• _Work to be completed_:
What you return must match the records exactly.
═══ Given data ═══
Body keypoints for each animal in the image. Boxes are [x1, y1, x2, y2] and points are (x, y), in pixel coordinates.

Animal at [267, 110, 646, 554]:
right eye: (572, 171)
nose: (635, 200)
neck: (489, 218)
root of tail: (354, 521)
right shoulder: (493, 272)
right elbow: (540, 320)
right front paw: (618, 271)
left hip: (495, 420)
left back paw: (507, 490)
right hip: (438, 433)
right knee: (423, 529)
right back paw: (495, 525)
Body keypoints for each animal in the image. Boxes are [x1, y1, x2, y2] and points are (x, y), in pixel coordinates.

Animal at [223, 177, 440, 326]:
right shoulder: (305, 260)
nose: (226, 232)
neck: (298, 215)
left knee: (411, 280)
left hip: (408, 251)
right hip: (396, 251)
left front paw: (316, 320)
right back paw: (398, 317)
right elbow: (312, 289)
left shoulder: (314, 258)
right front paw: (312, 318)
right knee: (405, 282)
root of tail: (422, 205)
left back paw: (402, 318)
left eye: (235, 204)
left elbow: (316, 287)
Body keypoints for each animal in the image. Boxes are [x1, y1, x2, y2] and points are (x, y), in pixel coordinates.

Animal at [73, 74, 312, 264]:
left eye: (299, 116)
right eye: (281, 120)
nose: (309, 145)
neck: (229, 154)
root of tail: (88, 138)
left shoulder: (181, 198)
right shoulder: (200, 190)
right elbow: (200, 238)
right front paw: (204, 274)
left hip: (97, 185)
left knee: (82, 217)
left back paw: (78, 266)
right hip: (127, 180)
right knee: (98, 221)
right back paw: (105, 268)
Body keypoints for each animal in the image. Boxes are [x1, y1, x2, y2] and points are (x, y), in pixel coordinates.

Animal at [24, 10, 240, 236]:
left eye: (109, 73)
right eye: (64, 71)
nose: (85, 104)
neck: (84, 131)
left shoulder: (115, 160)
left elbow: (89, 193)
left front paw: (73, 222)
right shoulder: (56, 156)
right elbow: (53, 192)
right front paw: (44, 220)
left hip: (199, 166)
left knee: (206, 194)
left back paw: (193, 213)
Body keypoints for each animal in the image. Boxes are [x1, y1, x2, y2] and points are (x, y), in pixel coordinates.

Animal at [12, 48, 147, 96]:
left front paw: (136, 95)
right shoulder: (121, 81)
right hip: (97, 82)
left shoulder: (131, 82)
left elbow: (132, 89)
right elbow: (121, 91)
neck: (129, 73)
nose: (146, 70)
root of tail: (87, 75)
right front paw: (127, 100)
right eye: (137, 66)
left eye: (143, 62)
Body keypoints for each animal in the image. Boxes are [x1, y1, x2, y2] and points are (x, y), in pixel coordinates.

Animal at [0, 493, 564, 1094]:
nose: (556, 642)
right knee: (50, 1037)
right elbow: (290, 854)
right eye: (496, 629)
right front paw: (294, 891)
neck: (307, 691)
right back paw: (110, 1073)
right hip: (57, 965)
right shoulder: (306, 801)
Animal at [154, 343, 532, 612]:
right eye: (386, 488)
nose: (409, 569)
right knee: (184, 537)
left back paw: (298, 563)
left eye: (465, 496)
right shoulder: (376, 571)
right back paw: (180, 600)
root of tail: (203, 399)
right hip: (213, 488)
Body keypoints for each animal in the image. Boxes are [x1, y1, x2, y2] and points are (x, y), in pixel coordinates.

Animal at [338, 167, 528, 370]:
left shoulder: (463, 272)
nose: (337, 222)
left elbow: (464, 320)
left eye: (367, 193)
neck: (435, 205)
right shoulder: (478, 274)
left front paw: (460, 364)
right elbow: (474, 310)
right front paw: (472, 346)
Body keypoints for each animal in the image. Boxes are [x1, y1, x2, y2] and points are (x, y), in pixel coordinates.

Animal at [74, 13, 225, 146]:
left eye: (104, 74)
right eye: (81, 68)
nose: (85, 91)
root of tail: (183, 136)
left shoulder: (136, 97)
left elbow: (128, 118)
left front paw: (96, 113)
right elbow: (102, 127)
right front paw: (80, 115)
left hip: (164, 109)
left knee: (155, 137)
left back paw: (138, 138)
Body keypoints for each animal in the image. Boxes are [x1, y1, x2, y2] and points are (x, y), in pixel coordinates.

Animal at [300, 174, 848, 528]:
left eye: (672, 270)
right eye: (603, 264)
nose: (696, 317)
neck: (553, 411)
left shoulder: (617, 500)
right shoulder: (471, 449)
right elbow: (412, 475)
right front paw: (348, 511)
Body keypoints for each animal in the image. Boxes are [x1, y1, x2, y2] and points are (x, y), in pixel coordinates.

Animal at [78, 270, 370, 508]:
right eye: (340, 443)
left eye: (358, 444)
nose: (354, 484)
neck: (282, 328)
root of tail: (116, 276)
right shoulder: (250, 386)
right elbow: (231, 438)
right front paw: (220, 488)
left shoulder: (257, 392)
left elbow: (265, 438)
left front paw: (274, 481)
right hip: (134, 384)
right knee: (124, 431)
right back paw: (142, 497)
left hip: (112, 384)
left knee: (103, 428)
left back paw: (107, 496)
═══
• _Response_:
Body keypoints for each animal in the image. Boxes are [x1, y1, x2, y2] and points are (x, y), in pixel coordinates.

Animal at [267, 110, 646, 554]:
right eye: (572, 171)
nose: (635, 200)
neck: (489, 218)
root of tail: (354, 521)
right shoulder: (493, 272)
right elbow: (540, 320)
right front paw: (618, 271)
left hip: (495, 420)
left back paw: (507, 490)
right hip: (438, 433)
right knee: (423, 529)
right back paw: (495, 525)
Body keypoints for each animal in the image. Boxes are [x1, y1, x2, y2] and points are (x, y), in pixel coordinates.

Animal at [223, 177, 440, 326]:
right shoulder: (305, 260)
nose: (226, 232)
neck: (298, 215)
left knee: (411, 280)
left hip: (408, 251)
right hip: (396, 251)
left front paw: (316, 320)
right back paw: (398, 317)
right elbow: (312, 289)
left shoulder: (314, 258)
right front paw: (312, 318)
right knee: (405, 282)
root of tail: (422, 205)
left back paw: (402, 318)
left eye: (235, 204)
left elbow: (316, 287)
Body keypoints for each animal in the image. Boxes are [x1, y1, x2, y2] and points are (x, y), in pixel coordinates.

Animal at [73, 74, 312, 264]:
left eye: (299, 116)
right eye: (281, 120)
nose: (309, 145)
neck: (229, 154)
root of tail: (88, 138)
left shoulder: (181, 198)
right shoulder: (200, 190)
right elbow: (200, 238)
right front paw: (204, 274)
left hip: (97, 185)
left knee: (82, 217)
left back paw: (78, 266)
right hip: (127, 180)
right knee: (98, 221)
right back paw: (105, 268)
Body keypoints for each animal in the image. Boxes are [x1, y1, x2, y2] and points are (x, y), in pixel coordinates.

Animal at [24, 10, 240, 236]:
left eye: (109, 73)
right eye: (64, 71)
nose: (85, 104)
neck: (84, 131)
left shoulder: (115, 160)
left elbow: (89, 193)
left front paw: (73, 222)
right shoulder: (56, 156)
right elbow: (53, 192)
right front paw: (44, 220)
left hip: (199, 166)
left knee: (206, 194)
left back paw: (193, 213)
Body keypoints for each animal in the image. Boxes are [x1, y1, x2, y2] and points are (x, y), in pixel coordinates.

Animal at [12, 48, 147, 96]:
left front paw: (136, 95)
right shoulder: (121, 81)
right hip: (97, 82)
left shoulder: (131, 82)
left elbow: (132, 89)
right elbow: (121, 91)
neck: (129, 73)
nose: (146, 70)
root of tail: (87, 75)
right front paw: (127, 100)
right eye: (137, 66)
left eye: (143, 62)
Body keypoints for each animal in the image. Boxes are [x1, y1, x2, y2] and points are (x, y), in pixel coordinates.

Animal at [0, 493, 564, 1094]:
nose: (556, 642)
right knee: (50, 1037)
right elbow: (290, 854)
right eye: (496, 629)
right front paw: (294, 891)
neck: (307, 691)
right back paw: (110, 1073)
right hip: (57, 965)
right shoulder: (306, 801)
Animal at [154, 343, 532, 612]:
right eye: (386, 488)
nose: (409, 569)
right knee: (184, 537)
left back paw: (298, 563)
left eye: (465, 496)
right shoulder: (376, 571)
right back paw: (180, 600)
root of tail: (203, 399)
right hip: (213, 488)
Body keypoints for each animal in the image. Boxes are [x1, y1, x2, y2] and points are (x, y), in pixel coordinates.

Animal at [338, 167, 528, 370]:
left shoulder: (463, 272)
nose: (337, 222)
left elbow: (464, 320)
left eye: (367, 193)
neck: (435, 205)
right shoulder: (478, 274)
left front paw: (460, 364)
right elbow: (474, 310)
right front paw: (472, 346)
Body keypoints for each animal in the image. Boxes are [x1, y1, x2, y2] and points are (x, y), in pixel coordinates.

Animal at [74, 13, 225, 146]:
left eye: (104, 74)
right eye: (81, 68)
nose: (85, 91)
root of tail: (183, 136)
left shoulder: (136, 97)
left elbow: (128, 118)
left front paw: (96, 113)
right elbow: (102, 127)
right front paw: (80, 115)
left hip: (164, 109)
left knee: (155, 137)
left back paw: (138, 138)
Body keypoints for each animal in the image. Boxes are [x1, y1, x2, y2] and points are (x, y), in pixel coordinates.

Animal at [300, 174, 848, 528]:
left eye: (672, 270)
right eye: (603, 264)
nose: (696, 317)
neck: (553, 411)
left shoulder: (617, 500)
right shoulder: (471, 449)
right elbow: (412, 475)
right front paw: (348, 511)
Body keypoints for each animal in the image. Boxes are [x1, y1, x2, y2] and points are (x, y), in pixel coordinates.

Animal at [78, 270, 370, 508]:
right eye: (340, 443)
left eye: (358, 444)
nose: (354, 484)
neck: (282, 328)
root of tail: (116, 276)
right shoulder: (250, 386)
right elbow: (231, 438)
right front paw: (220, 488)
left shoulder: (257, 392)
left elbow: (265, 438)
left front paw: (274, 481)
right hip: (134, 384)
right knee: (124, 431)
right back paw: (142, 497)
left hip: (112, 384)
left knee: (103, 428)
left back paw: (107, 496)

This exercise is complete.